Lest the above arguments are not convincing enough, I would like to add a final reductio ad absurdum to demonstrate that Fisher was in error and could not, by his method, nor any other statistical method, demonstrate that Mendel had falsified his data. The argument is derived from a discussion by William Cosby on how fortunate a person is to even exist. I wish to demonstrate that you, the reader, probably never existed.

The number of sperm in a single ejaculate are approximately 250,000,000. The odds of the sperm which produced you having reached the egg are two hundred and fifty million to one. Had any other sperm reached the egg, you would not have existed. The actual odds are considerably more than that if one considers the number of ejaculations that are usually necessary to cause conception and the odds of your parents having met and married. If one also considers the probability of your father and mother having existed ( each at 250,000,000 : 1) the probability of you existing becomes one in two hundred and fifty million cubed. If we continue this reasoning back to some primordial microorganism, the probability of you existing at all is so small as to be, to all intents and purposes, impossible.

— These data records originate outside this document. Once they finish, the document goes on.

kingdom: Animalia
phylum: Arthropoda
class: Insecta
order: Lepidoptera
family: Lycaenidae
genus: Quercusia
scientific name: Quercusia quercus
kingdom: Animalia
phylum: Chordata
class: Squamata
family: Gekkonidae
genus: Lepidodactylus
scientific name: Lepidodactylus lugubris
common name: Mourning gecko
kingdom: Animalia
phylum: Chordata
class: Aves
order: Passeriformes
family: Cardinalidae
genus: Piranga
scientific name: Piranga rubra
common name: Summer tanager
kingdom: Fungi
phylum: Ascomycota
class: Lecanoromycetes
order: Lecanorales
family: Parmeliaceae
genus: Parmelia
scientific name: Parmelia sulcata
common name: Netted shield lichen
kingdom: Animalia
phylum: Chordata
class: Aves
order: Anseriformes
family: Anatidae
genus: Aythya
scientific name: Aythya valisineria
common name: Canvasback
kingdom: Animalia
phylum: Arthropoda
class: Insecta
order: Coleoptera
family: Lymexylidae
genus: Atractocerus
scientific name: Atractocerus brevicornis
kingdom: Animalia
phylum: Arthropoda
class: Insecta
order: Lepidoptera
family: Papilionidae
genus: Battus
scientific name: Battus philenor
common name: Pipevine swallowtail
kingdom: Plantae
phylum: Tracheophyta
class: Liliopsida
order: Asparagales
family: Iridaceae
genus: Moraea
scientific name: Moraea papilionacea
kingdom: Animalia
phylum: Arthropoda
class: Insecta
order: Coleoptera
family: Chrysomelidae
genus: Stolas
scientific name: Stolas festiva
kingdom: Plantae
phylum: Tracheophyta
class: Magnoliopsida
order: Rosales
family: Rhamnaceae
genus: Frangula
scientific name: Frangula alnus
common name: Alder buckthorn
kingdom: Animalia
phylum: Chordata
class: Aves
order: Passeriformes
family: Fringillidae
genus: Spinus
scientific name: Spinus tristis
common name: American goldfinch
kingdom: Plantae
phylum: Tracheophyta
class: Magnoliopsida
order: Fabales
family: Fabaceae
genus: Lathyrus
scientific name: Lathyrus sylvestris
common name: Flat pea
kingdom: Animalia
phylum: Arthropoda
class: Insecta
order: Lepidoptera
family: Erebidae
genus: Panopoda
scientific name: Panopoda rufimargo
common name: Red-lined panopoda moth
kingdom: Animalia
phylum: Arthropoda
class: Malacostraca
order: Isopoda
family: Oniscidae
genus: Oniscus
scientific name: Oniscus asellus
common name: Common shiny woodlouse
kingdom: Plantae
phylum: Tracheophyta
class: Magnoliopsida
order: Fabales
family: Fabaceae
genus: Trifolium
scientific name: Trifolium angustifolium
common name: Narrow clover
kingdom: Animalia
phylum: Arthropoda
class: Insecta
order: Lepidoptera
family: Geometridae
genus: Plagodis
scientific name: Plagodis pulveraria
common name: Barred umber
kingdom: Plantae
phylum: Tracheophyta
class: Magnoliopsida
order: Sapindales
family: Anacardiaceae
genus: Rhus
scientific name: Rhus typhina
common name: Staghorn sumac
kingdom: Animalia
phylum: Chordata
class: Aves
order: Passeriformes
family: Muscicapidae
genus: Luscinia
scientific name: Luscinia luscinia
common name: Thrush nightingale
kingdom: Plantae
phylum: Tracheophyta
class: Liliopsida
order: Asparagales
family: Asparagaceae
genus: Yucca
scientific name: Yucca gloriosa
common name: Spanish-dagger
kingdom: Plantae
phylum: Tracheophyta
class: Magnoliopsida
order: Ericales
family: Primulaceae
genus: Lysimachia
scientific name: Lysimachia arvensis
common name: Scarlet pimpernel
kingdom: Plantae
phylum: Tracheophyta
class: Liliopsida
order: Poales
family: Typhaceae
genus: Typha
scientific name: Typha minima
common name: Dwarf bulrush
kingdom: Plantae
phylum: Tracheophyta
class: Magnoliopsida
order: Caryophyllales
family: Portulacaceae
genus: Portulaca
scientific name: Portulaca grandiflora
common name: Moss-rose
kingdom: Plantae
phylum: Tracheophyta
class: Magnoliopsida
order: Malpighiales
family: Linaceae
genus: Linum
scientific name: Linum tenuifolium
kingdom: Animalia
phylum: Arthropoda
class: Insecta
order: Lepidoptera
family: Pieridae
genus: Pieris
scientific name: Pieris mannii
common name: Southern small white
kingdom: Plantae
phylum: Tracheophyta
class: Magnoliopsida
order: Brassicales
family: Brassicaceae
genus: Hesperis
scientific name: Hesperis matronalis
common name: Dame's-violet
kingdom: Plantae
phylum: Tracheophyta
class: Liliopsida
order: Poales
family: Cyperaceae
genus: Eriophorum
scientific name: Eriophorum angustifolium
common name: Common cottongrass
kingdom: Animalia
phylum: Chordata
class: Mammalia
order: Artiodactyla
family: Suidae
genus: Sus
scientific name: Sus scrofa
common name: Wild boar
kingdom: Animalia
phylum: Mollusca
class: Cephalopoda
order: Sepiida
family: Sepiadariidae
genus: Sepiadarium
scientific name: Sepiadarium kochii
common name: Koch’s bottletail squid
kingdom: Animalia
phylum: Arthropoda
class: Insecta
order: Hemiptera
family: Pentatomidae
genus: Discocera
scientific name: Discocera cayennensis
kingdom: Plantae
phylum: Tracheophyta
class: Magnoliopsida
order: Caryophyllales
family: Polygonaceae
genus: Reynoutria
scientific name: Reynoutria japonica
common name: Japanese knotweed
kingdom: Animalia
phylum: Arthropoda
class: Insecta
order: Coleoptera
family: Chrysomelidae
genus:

A number of authors have pointed out(some in the form of an accusation) that Mendel probably knew what results to expect from pilot experiments which he had performed. It seems likely that he did not expect ready acceptance of his theories and had decided to add the weight of numbers to bolster his argument. It would have been sheer insanity to have undertaken that difficult and tedious task without first knowing what he expected to find. Despite this, there is no reason to believe that he did not faithfully report all of the data from the series of experiments which he published. He also reported results which did not agree with his expectations and repeated the experiment to show that the aberrant results were probably due to chance deviation.If further evidence of Mendels integrity is needed, one need only refer to his experiments with Hieracium, the results of which were completely at odds with his hypothesis and with his observations in Pisum. He reported these faithfully, admitting that he could not explain them.

Much as we would like it to be so, Fisher's contention that "fictitious data can seldom survive a careful scrutiny"(1,p.129) is probably not true. Both honest men and liars can rest easy,since the truth or falsity of data can not be divined by statistical analysis. Only the time honored method of the critical repetition of the work can do that, as it did for Mendel's work.

In every experiment, there is a possibility that an investigator's bias may, in some way, skew the data. That anyone might consciously do this is anathema to the spirit of science. It is considered "bad science" if an experimenter doesn't set his experimental conditions to counteract his bias; that is what statistical methods are for -or supposed to be for. It is customary to give a scientist the benefit of the doubt -and there is always doubt where science is concerned. This does not seem to be the case with Mendel. He has been cruelly slandered, with little basis except the opinion of one scientist who believed that he could detect falsified data by analyzing it's probability of occurrence.

There is no evidence that Mendel did anything but report his data with impeccable fidelity. It is to the discredit of science that it did not recognize him during his lifetime. It is a disgrace to slander him now.

REFERENCES

1.R.A.Fisher. Annals Sci.1.115(1936).(Reprinted in 3).

2.V. Orel. BioScience 18.776(1968)

3.C.Stern and E.R.SherwoodThe Origin of Genetics; A Mendel Source Book (W.H.Freeman & Co. San Francisco and London.1966).

4.F.Weiling.Der Zuchter36.359(1966).